I quickly fell in love with running, it really was everything I had been searching for. Yes it hurt, yes it was hard, yes I was counting down the seconds until that little voice on the app told me I could walk but it made me feel strong.

I had a pair of shoes that gave me blisters and I had blisters on top of blisters but I wasn’t going to quit! I got fitted for new shoes, and I made a pact with myself that I was going to run consistently for a year. I made running the most important thing in my life, of course, I looked after my daughter, I was working part-time and I got food on the table but we had dinner later so I could fit in my sessions and I wouldn’t let myself get out of going for my scheduled runs.

2 years after learning to run, running 30-40kms a week and loving it, I began looking after a little boy at work who was a quadruple amputee, losing his limbs to meningococcal. He was two, and his family and friends were running in the ‘city to surf’ raising money for him. This spurred me on to complete my first half marathon and raise money for him. After 2 years of running this would be my first event! A group of girls from work were all running the 4km and we all raised money for our new little friend together.

On race day, I was on my own. Terrified and excited waiting to cross that start line. My friends were together at their start line, sending through photos of their group. I felt very alone but once I got running, all of that went away. My family was waiting to pick me up at the finish line and I hoped they might see me run the last stretch, I was looking for them on the sidelines. The finish chute was in my sights and I couldn’t believe I had done it! As I ran into the finish chute, the area was blocked off with a first aid tent and walls around it, the cheering crowd at the finish line I had envisioned wasn’t there.

No one. Even. Saw. Me. Finish.

Later I realized something......I was the only one that was supposed to see me finish, this was about me, my goal and I was the one that ran across that finish line!

The year after that, I thought I would do the half marathon again but training went well and I thought ‘I can train for the Marathon’. The thought totally scared me to my core, but I began extending my runs and finally ran my first marathon (my 3rd event).
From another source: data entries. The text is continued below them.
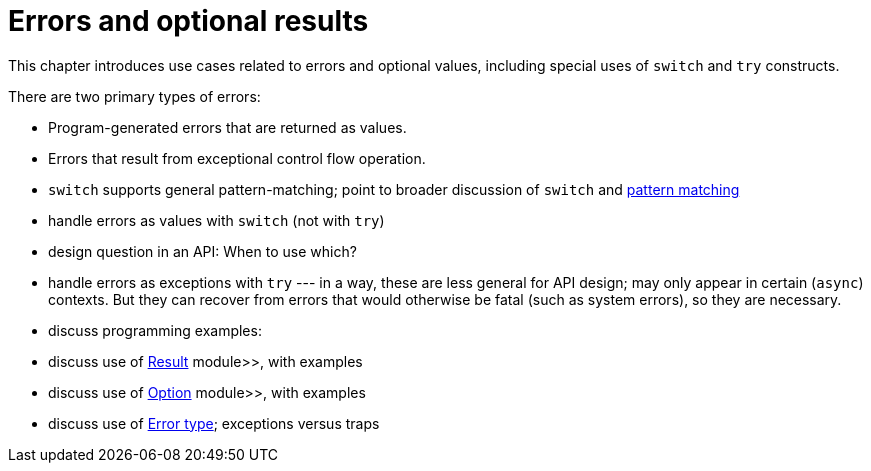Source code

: = Errors and optional results
:proglang: Motoko
:company-id: DFINITY

This chapter introduces use cases related to errors and optional values, including special uses of `switch` and `try` constructs.

There are two primary types of errors:

 - Program-generated errors that are returned as values.
 - Errors that result from exceptional control flow operation.

 - `switch` supports general pattern-matching;
   point to broader discussion of `switch` and link:pattern-matching[pattern matching]
 - handle errors as values with `switch` (not with `try`)
 - design question in an API: When to use which?
 - handle errors as exceptions with `try` --- in a way, these are less general for API design; may only appear in certain (`async`) contexts.  
 But they can recover from errors that would otherwise be fatal (such as system errors), so they are necessary.
 - discuss programming examples:
 - discuss use of link:base-libraries:Result{outfilesuffix}[Result] module>>, with examples
 - discuss use of link:base-libraries:Option{outfilesuffix}[Option] module>>, with examples
 - discuss use of link:type-Errpr{outfilesuffix}[Error type]; exceptions versus traps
Standing at the start line of that marathon (alone again) I felt the most magical energy. A small group of 700 runners, all waiting to begin an epic journey, with the knowledge we would be out there for 3-4+ hours! A collective of runners who had all trained up to this point and were dedicated enough to tackle such an enormous goal! I will never forget the magic of that day!

After running that marathon something crazy happened! It unlocked a place in my brain and I 100% believe I can do anything in life I want to do! No idea is too crazy! It’s a very freeing and strong feeling to have!

 

Here's what I've learned over the last 4 years:

•I am strong! Mentally and physically because of running.
•Running is hard! It’s always hard, but with practice, you do get to enjoy your runs.
•Running hurts! It does hurt! Especially in those first few months of running. But your body is building muscle and fitness and getting stronger!
•Keep pushing forward! The reason I didn’t progress when I first began running was because I wasn’t moving through the levels in the app or pushing myself further. I've found that this was the key to begin running, continue progressing and then smashing your goals!
•I am a beautiful magical unicorn. And I see that magic in everyone I encounter out there doing their best and pushing themselves to their impossible.
•Post your runs on social media! You never know who you are going to inspire, what conversations you might start or what new friends you can make.
•Find a village! I live in Australia and am part of the ‘Running Mums Australia’ group and now the #BadassLadyGang. These groups provide a never-ending amount of inspiration and knowledge and I am very grateful they exist. 
•Did Running help me lose that last 5kg? No! I am around the same weight as where I began, my body has slimmed down but the scales stayed the same! 
 

 

To me, running is not about losing weight, getting that bikini body (we all have one already), or completing a goal/race. It is the space to think, to breath and to just be. It has made me strong and gives me clarity. I will be forever thankful for making it part of my life.